Politik
Bundesfinanzminister Wolfgang Schäuble sieht in türkischstämmigen Frauen ein "enormes innovatorisches Potenzial".
Bundesfinanzminister Wolfgang Schäuble sieht in türkischstämmigen Frauen ein "enormes innovatorisches Potenzial".(Foto: dpa)
Mittwoch, 08. Juni 2016

"Abschottung ließe uns degenerieren": Schäuble warnt vor europäischer Inzucht

Inmitten der Debatte um Zuwanderung bricht Bundesfinanzminister Schäuble eine Lanze für Migranten - und führt die dritte Generation der Türken als gutes Beispiel an. Vor allem in den Frauen sieht er "enormes innovatorisches Potenzial".

Bundesfinanzminister Wolfgang Schäuble hat Europa angesichts immer größerer Hürden für Migranten eindringlich vor einer Einigelung gewarnt. "Die Abschottung ist doch das, was uns kaputt machen würde, was uns in Inzucht degenerieren ließe", sagte er der Wochenzeitung "Die Zeit". In Deutschland trügen Muslime zu Offenheit und Vielfalt bei: "Schauen Sie sich doch mal die dritte Generation der Türken an, gerade auch die Frauen. Das ist doch ein enormes innovatorisches Potenzial."

Video

Zugleich forderte er einen grundlegenden Wandel im Umgang mit der arabischen Welt und Afrika. "Afrika wird unser Problem sein, wir müssen diese Aufgabe annehmen." Angesichts der vielen Flüchtlinge aus den Krisenzonen des Mittleren Ostens und Afrikas folgerte Schäuble, dass "wir mehr im Irak investieren müssen, in Syrien und in Libyen", so der CDU-Politiker. "Und dann werden wir in der Subsahara mehr für deren Entwicklung bezahlen müssen."

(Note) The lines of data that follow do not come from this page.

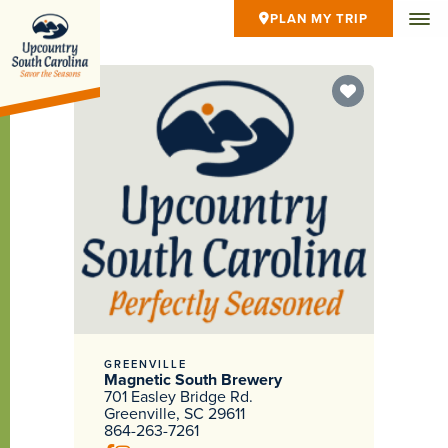
PLAN MY TRIP
GREENVILLE
Magnetic South Brewery
701 Easley Bridge Rd.
Greenville, SC 29611
864-263-7261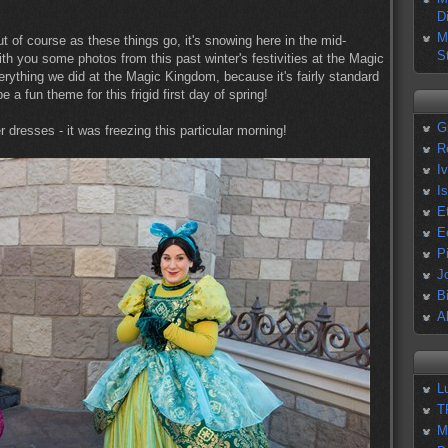
D
M
but of course as these things go, it's snowing here in the mid-
S
ith you some photos from this past winter's festivities at the Magic
ything we did at the Magic Kingdom, because it's fairly standard
 a fun theme for this frigid first day of spring!
G
r dresses - it was freezing this particular morning!
R
I
I
E
E
P
J
B
A
L
T
M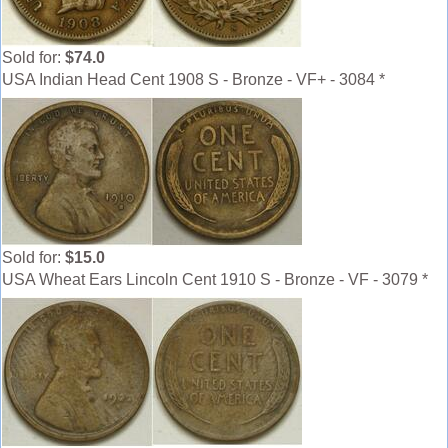
Sold for:
$74.0
USA Indian Head Cent 1908 S - Bronze - VF+ - 3084 *
Sold for:
$15.0
USA Wheat Ears Lincoln Cent 1910 S - Bronze - VF - 3079 *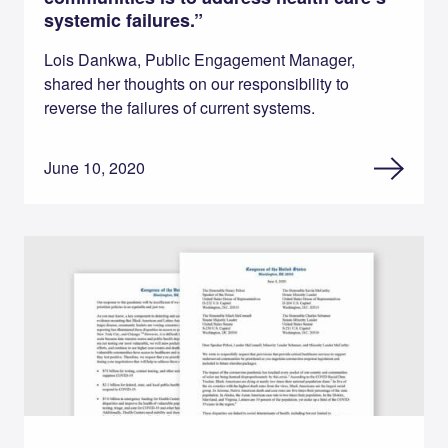
systemic failures.”
Lois Dankwa, Public Engagement Manager,
shared her thoughts on our responsibility to
reverse the failures of current systems.
June 10, 2020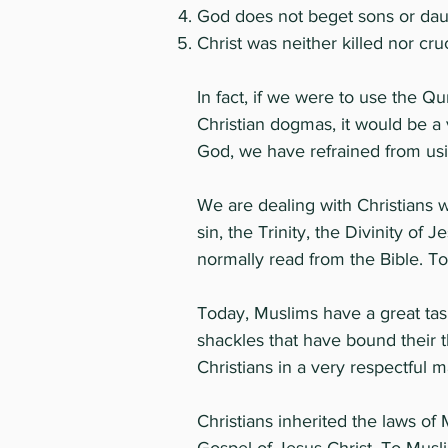
God does not beget sons or dau
Christ was neither killed nor cr
In fact, if we were to use the Qu
Christian dogmas, it would be a 
God, we have refrained from usi
We are dealing with Christians 
sin, the Trinity, the Divinity of
normally read from the Bible. To
Today, Muslims have a great task
shackles that have bound their 
Christians in a very respectful m
Christians inherited the laws o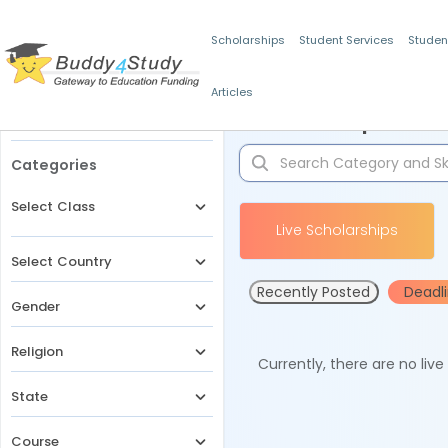
Scholarships
Student Services
Studen
Articles
Filters
Scholarships for 
Categories
Select Class
Live Scholarships
Select Country
Recently Posted
Deadl
Gender
Religion
Currently, there are no liv
State
Course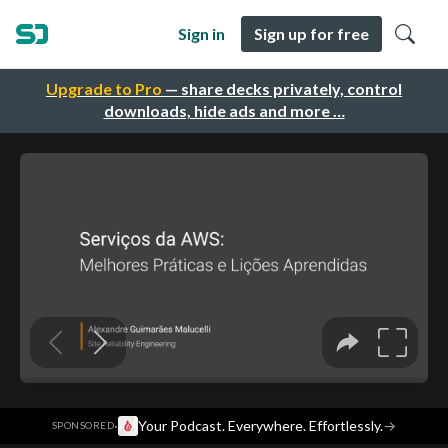
Sign in
Sign up for free
Upgrade to Pro
— share decks privately, control
downloads, hide ads and more …
·
Your Podcast. Everywhere. Effortlessly.
→
SPONSORED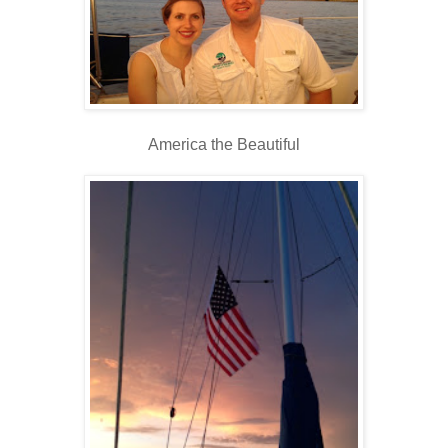
America the Beautiful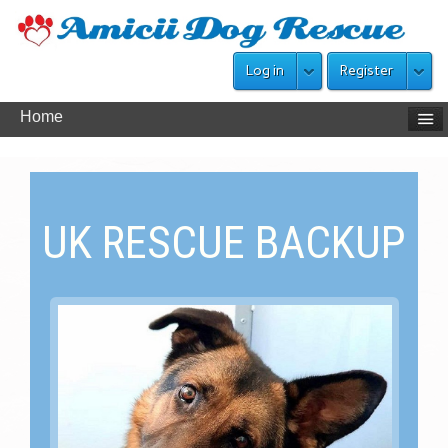
Log in
Register
Home
UK RESCUE BACKUP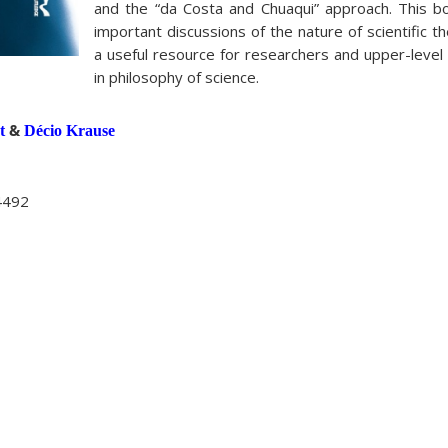
and the “da Costa and Chuaqui” approach. This 
important discussions of the nature of scientific th
a useful resource for researchers and upper-level
in philosophy of science.
&
t
Décio Krause
4492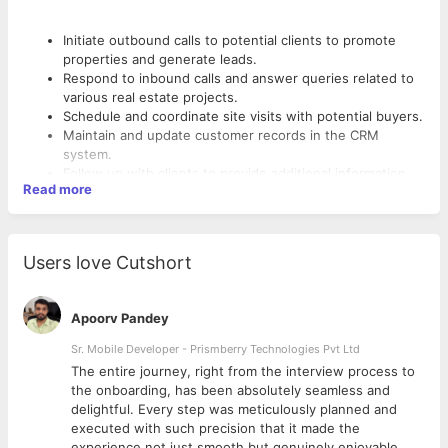
Initiate outbound calls to potential clients to promote
properties and generate leads.
Respond to inbound calls and answer queries related to
various real estate projects.
Schedule and coordinate site visits with potential buyers.
Maintain and update customer records in the CRM
system.
Follow up with clients to provide additional information
Read more
and gather feedback.
Collaborate with the sales team to achieve sales targets
and objectives.
Stay updated on real estate market trends and project
Users love Cutshort
Qualifications
details.
High school diploma or equivalent; a bachelor's degree in
Apoorv Pandey
any field is preferred.
Sr. Mobile Developer - Prismberry Technologies Pvt Ltd
Proven experience in telecalling or telemarketing,
preferably in the real estate sector.
The entire journey, right from the interview process to
d
the onboarding, has been absolutely seamless and
delightful. Every step was meticulously planned and
executed with such precision that it made the
experience not just smooth but genuinely enjoyable.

Eine Richtung, in die auch die jüngsten Pläne aus Brüssel gehen, wonach mit Staaten in Afrika und Nahost über ein gesondertes Flüchtlingsabkommen verhandelt werden soll. Ein Investitionsplan, der laut EU-Vizekommissionspräsident Frans Timmermans einen Rahmen von bis zu 62 Milliarden Euro aus privaten und öffentlichen Mitteln umfassen könnte, soll nicht nur sicherstellen, dass die Länder dieser Regionen Flüchtlinge zurücknehmen, sondern auch die Fluchtursachen bekämpfen.

Auch Europas Märkte sollen sich öffnen

Für Schäuble heißt das im Klartext: Europa muss seine Märkte für Produkte aus diesen Regionen öffnen. "Die Nordafrikaner verlangen das jetzt von uns, wenn sie Flüchtlinge zurückhalten", sagte Schäuble. "Aber die haben doch auch recht." In der globalisierten Welt sei es notwendig, "noch einmal eine maßvolle Revolution, einen grundlegenden Wandel ohne Übertreibung zu schaffen".

Eigentlich brauchten die reichen Länder gar nicht mehr so viel Wachstum, erklärte Schäuble weiter. "Lasst uns doch lieber die aufstrebenden Ökonomien des Südens stärker fördern."